Cheryl Morgan offers guidance on writing trans characters on Strange Horizons. Her audience here is SF writers, but nothing in her advice should be limited to that genre. Any writer could benefit from this read.
I reject the idea that trans characters should only be written by trans people because cis folk are bound to get it wrong. While there are some really fine trans writers, there simply aren't enough of us in the world to do what is needed. We have to be part of all fiction, not just fiction that we write ourselves.
Craig Mod, one of the best investigators we have into the form of the book and how it is changing, looks here at the future of reading, and the formats we may be reading in. This is a delightful, deep, and personal essay. Highly recommended:
From 2009 to 2013, every book I read, I read on a screen. And then I stopped. You could call my four years of devout screen‑reading an experiment. I felt a duty – not to anyone or anything specifically, but more vaguely to the idea of ‘books’. I wanted to understand how their boundaries were changing and being affected by technology. Committing myself to the screen felt like the best way to do it.

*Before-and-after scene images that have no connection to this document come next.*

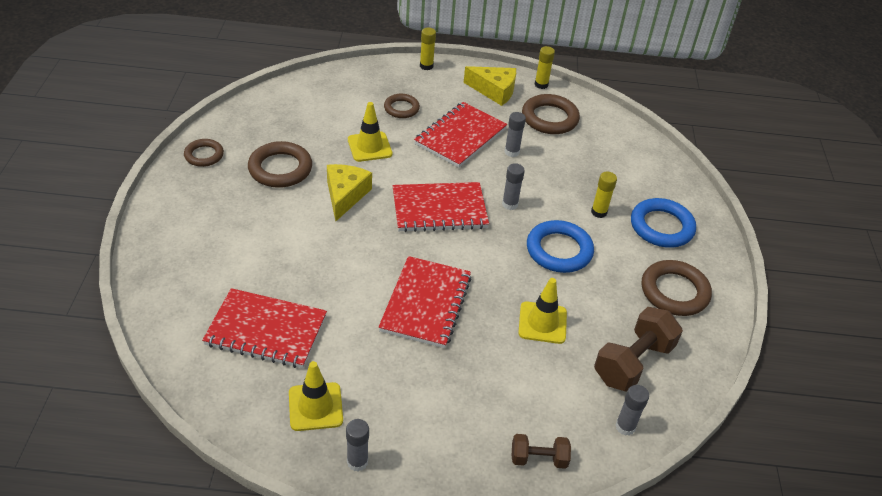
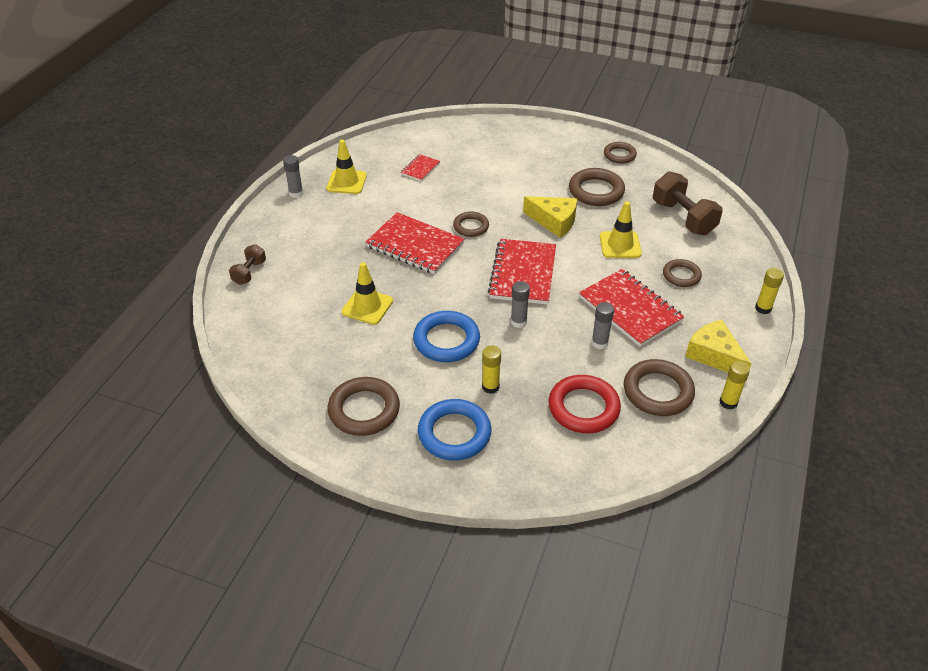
camera: 110 degrees right, 0 degrees up
red notebook [202,288,327,368] -> red notebook [401,154,440,181], size x0.48
yellow cheese [464,66,516,106] -> yellow cheese turned 105 degrees clockwise [685,320,752,372]
brown dumbbell [594,307,683,392] -> brown dumbbell moved to [653,171,723,235]
grey glue stick [615,385,649,436] -> none
none -> brown ring [453,212,489,237]
none -> red ring [549,375,621,433]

We’ve been talking about diversity this week quite a bit on the SRoB. Bernard Hayman took a look at diversity in world building recently over at The Toast.
What we learn about our own reality can often prove as fantastic or strange as anything in fiction. Anyone who has spent hours on a Wikipedia bender that starts at “toothpaste” and ends at “Tesla coils” understands that part of the appeal is not simply understanding the “what” of a thing, but the “why” and the “how.” Fiction encourages readers to engage with the reality we already know with our views slightly tilted — to see the world we live in with fresh eyes. The imagining and understanding of new worlds can encourage us forward in the real world, towards a different or better state.